■ WHAT TO WORK ON: Write out every row below word for word, leaving out the pictures.

■ DATASET EXTRACT:

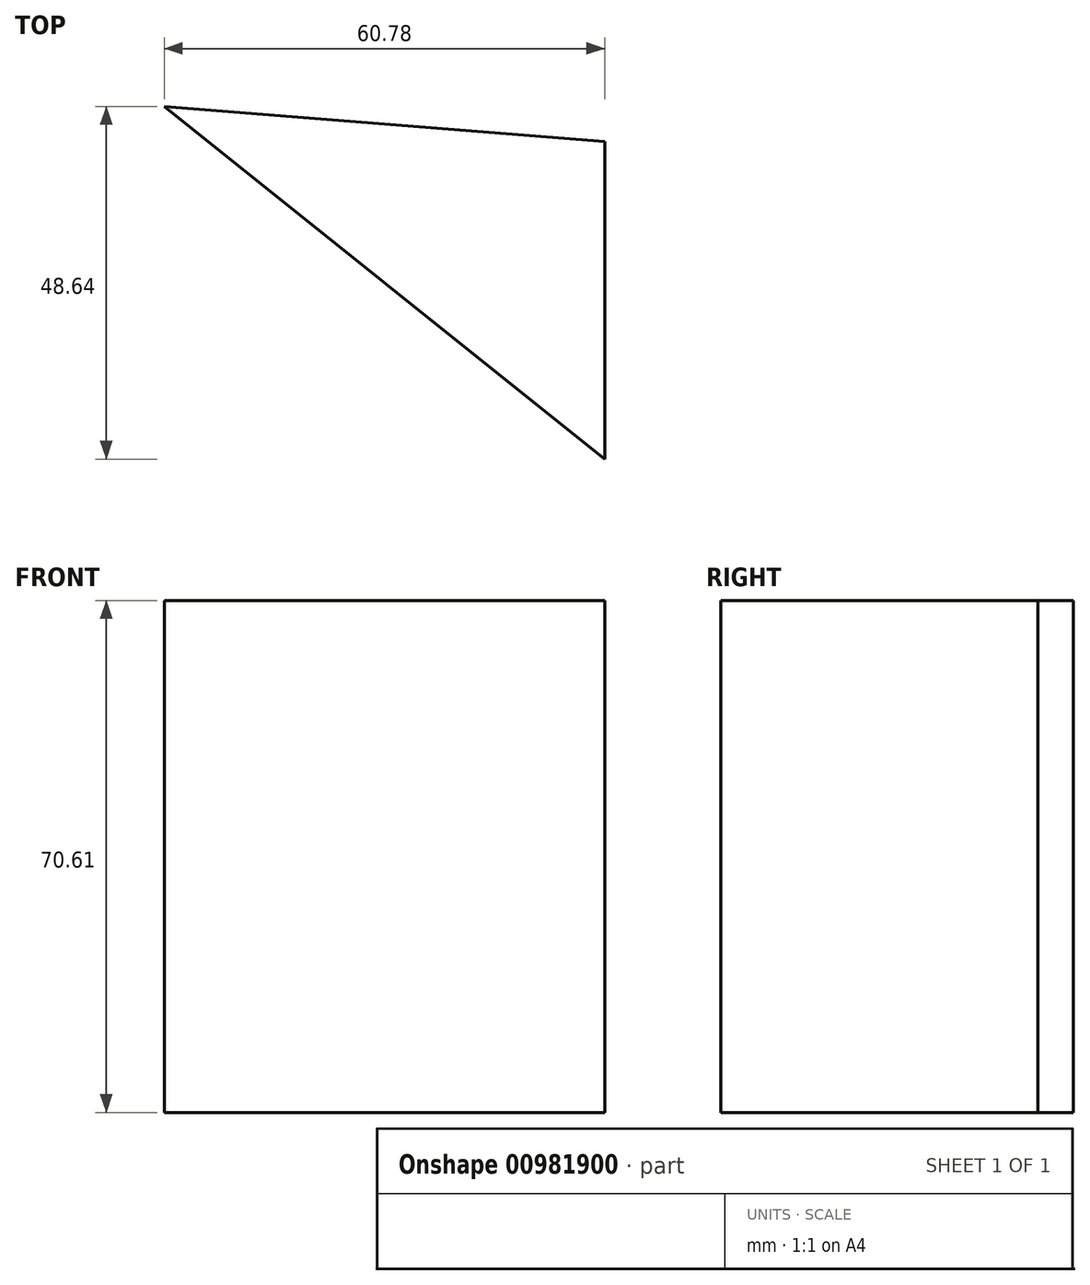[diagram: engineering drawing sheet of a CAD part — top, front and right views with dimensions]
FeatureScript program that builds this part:
annotation { "Feature Type Name" : "Feature", "Feature Type Description" : "" }
export const myFeature = defineFeature(function(context is Context, id is Id, definition is map)
    precondition{}
    {
        {
            var Q0;
            Q0=qCreatedBy(makeId("Top.planeOp"),FACE);
            var sketch = newSketch(context, id + "F0", { "sketchPlane" : qUnion([Q0])});
            skLineSegment(sketch, "E0", {"start": v(-35.47, 25.01) * mm, "end": v(25.31, -23.63) * mm});
            skLineSegment(sketch, "E1", {"start": v(25.31, -23.63) * mm, "end": v(25.31, 20.15) * mm});
            skLineSegment(sketch, "E2", {"start": v(25.31, 20.15) * mm, "end": v(-35.47, 25.01) * mm});
            skSolve(sketch);
        }
        {
            var Q0;
            Q0 = qSketchRegion(id + "F0", true);
            extrude(context, id + "F1", {"entities" : qUnion([Q0]), "depth" : 70.6 * mm, "offsetDistance" : 25.4 * mm});
        }
    });
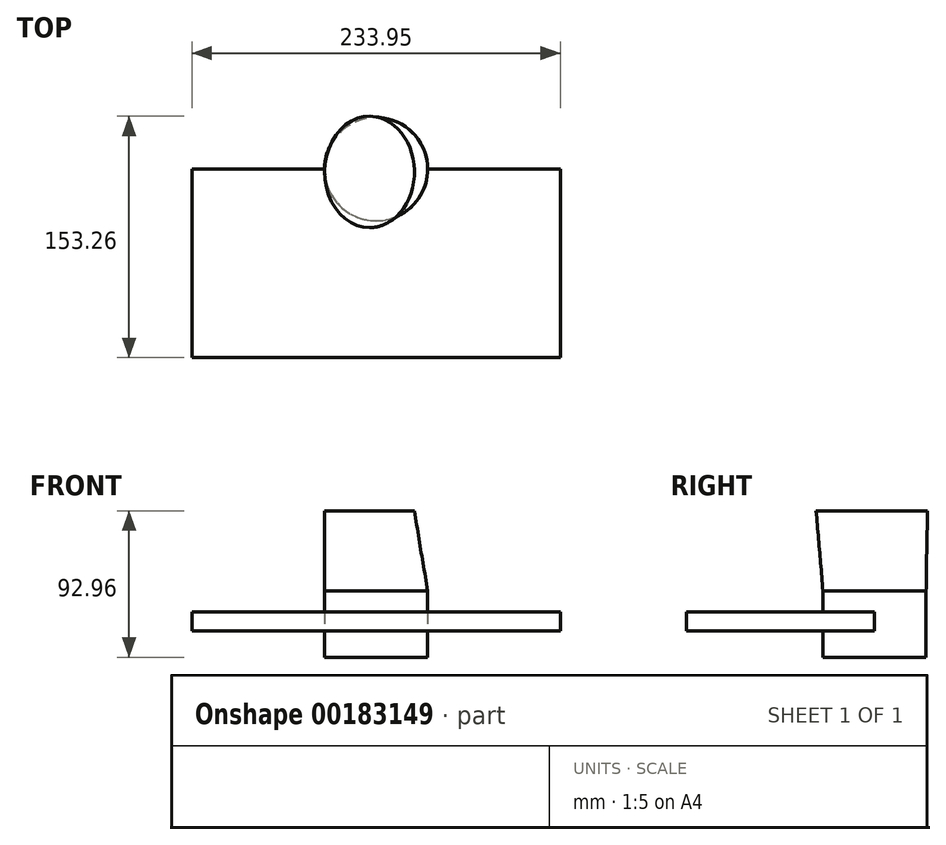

■ EXERCISE ANSWER:
[diagram: engineering drawing sheet of a CAD part — top, front and right views with dimensions]
FeatureScript program that builds this part:
annotation { "Feature Type Name" : "Feature", "Feature Type Description" : "" }
export const myFeature = defineFeature(function(context is Context, id is Id, definition is map)
    precondition{}
    {
        {
            var Q0;
            Q0=qCreatedBy(makeId("Top.planeOp"),FACE);
            var sketch = newSketch(context, id + "F0", { "sketchPlane" : qUnion([Q0])});
            skLineSegment(sketch, "E0", {"start": v(-35.47, 25.01) * mm, "end": v(25.31, -23.63) * mm});
            skLineSegment(sketch, "E1", {"start": v(25.31, -23.63) * mm, "end": v(25.31, 20.15) * mm});
            skLineSegment(sketch, "E2", {"start": v(25.31, 20.15) * mm, "end": v(-35.47, 25.01) * mm});
            skSolve(sketch);
        }
        {
            var Q0;
            Q0 = qSketchRegion(id + "F0", true);
            extrude(context, id + "F1", {"entities" : qUnion([Q0]), "depth" : 70.6 * mm, "offsetDistance" : 25.4 * mm});
        }
    });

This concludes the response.